____ Recorded information

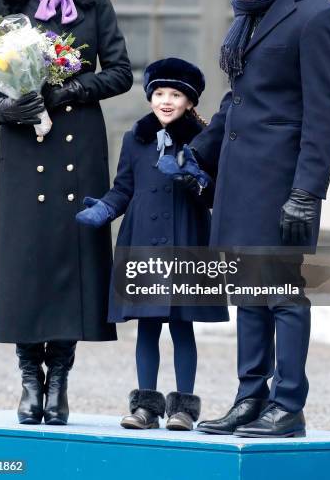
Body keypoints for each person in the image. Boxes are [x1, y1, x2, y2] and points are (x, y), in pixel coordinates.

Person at [175, 0, 330, 437]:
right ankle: (251, 398)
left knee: (281, 293)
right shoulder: (252, 13)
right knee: (248, 292)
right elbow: (239, 99)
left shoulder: (317, 16)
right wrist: (197, 154)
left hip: (281, 184)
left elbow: (325, 116)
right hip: (240, 177)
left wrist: (306, 194)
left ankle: (287, 404)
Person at [0, 0, 133, 425]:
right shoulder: (3, 1)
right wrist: (6, 108)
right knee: (29, 259)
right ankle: (29, 377)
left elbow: (119, 73)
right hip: (26, 148)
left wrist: (69, 88)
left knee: (74, 258)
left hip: (77, 146)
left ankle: (60, 378)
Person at [76, 58, 229, 431]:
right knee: (146, 325)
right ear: (149, 97)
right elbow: (123, 188)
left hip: (187, 239)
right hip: (142, 240)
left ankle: (183, 409)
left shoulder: (203, 138)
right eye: (159, 93)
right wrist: (105, 209)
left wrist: (196, 179)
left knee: (182, 324)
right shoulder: (134, 138)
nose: (165, 100)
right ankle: (146, 406)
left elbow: (215, 193)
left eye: (175, 94)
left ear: (190, 102)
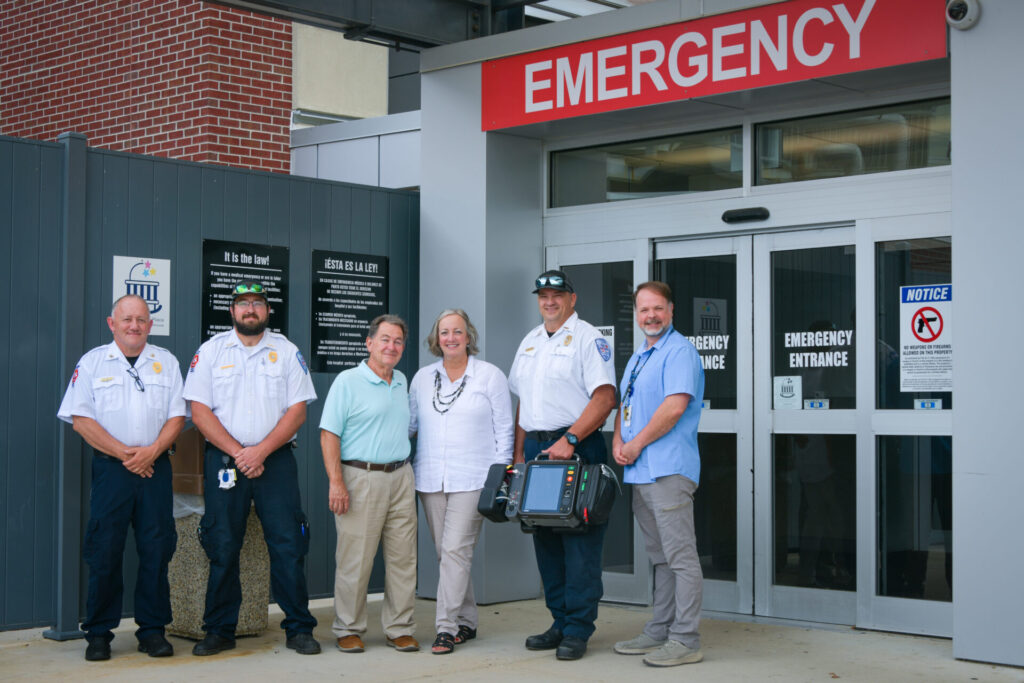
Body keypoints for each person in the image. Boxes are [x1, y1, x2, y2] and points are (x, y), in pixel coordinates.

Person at [183, 281, 320, 656]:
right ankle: (219, 630)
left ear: (267, 311)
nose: (250, 310)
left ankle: (299, 628)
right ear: (231, 311)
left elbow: (298, 412)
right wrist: (241, 453)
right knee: (222, 544)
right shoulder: (210, 352)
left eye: (257, 303)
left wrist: (259, 452)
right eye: (242, 304)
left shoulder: (287, 352)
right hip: (226, 461)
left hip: (275, 462)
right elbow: (199, 411)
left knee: (288, 544)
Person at [57, 294, 185, 661]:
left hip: (155, 468)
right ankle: (98, 634)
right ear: (111, 323)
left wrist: (150, 453)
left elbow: (178, 417)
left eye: (141, 320)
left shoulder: (166, 362)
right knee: (105, 551)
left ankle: (152, 630)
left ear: (150, 324)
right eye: (127, 319)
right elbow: (81, 419)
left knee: (157, 549)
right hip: (113, 470)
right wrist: (127, 455)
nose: (134, 325)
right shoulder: (93, 363)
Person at [508, 269, 616, 661]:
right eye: (543, 295)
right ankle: (559, 621)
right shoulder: (530, 341)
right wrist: (519, 456)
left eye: (557, 294)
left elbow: (605, 398)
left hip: (577, 446)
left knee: (580, 544)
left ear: (572, 298)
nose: (549, 301)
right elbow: (524, 406)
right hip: (538, 450)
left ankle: (578, 629)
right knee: (547, 543)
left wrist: (569, 440)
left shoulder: (589, 338)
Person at [409, 309, 514, 654]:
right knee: (447, 553)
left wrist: (501, 476)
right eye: (444, 332)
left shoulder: (490, 376)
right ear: (436, 339)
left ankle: (446, 627)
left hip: (474, 477)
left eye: (457, 331)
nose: (451, 338)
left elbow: (504, 430)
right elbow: (410, 426)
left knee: (455, 550)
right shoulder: (423, 378)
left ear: (469, 336)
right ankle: (467, 619)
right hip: (430, 479)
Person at [612, 281, 705, 667]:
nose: (650, 316)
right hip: (640, 472)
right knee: (661, 558)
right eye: (643, 309)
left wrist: (635, 445)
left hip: (668, 469)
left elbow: (673, 408)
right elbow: (625, 404)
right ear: (636, 313)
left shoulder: (679, 351)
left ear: (670, 311)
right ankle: (660, 629)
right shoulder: (640, 356)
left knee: (681, 557)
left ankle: (686, 639)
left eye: (658, 309)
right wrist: (618, 439)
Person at [319, 314, 419, 654]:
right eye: (385, 339)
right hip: (360, 477)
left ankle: (399, 627)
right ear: (369, 343)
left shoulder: (402, 381)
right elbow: (328, 434)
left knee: (403, 557)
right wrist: (337, 482)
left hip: (401, 476)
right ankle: (348, 627)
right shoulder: (348, 382)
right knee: (356, 558)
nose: (392, 346)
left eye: (398, 341)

________

Aim of the exercise: Exact copy, pictures excluded: repeat the lines from the top of the material through the line with "right shoulder: (210, 352)".

Your response:
Body keypoints for each person in the image. Boxes are [x1, y1, x2, y2] and points are (x, y), in pixel coordinates.

Person at [175, 0, 330, 437]:
right ankle: (251, 398)
left knee: (281, 293)
right shoulder: (252, 13)
right knee: (248, 292)
right elbow: (239, 99)
left shoulder: (317, 16)
right wrist: (197, 154)
left hip: (281, 184)
left elbow: (325, 116)
right hip: (240, 177)
left wrist: (306, 194)
left ankle: (287, 404)
Person at [0, 0, 133, 425]:
right shoulder: (3, 1)
right wrist: (6, 108)
right knee: (29, 259)
right ankle: (29, 377)
left elbow: (119, 73)
right hip: (26, 148)
left wrist: (69, 88)
left knee: (74, 258)
left hip: (77, 146)
left ankle: (60, 378)
Person at [76, 58, 229, 431]:
right knee: (146, 325)
right ear: (149, 97)
right elbow: (123, 188)
left hip: (187, 239)
right hip: (142, 240)
left ankle: (183, 409)
left shoulder: (203, 138)
right eye: (159, 93)
right wrist: (105, 209)
left wrist: (196, 179)
left knee: (182, 324)
right shoulder: (134, 138)
nose: (165, 100)
right ankle: (146, 406)
left elbow: (215, 193)
left eye: (175, 94)
left ear: (190, 102)
Body keypoints for each person in the image. Boxes are [x1, y1, x2, y2] and points are (x, y), in pixel coordinates.

Person at [183, 281, 320, 656]:
right ankle: (219, 630)
left ear: (267, 311)
nose: (250, 310)
left ankle: (299, 628)
right ear: (231, 311)
left elbow: (298, 412)
right wrist: (241, 453)
right knee: (222, 544)
right shoulder: (210, 352)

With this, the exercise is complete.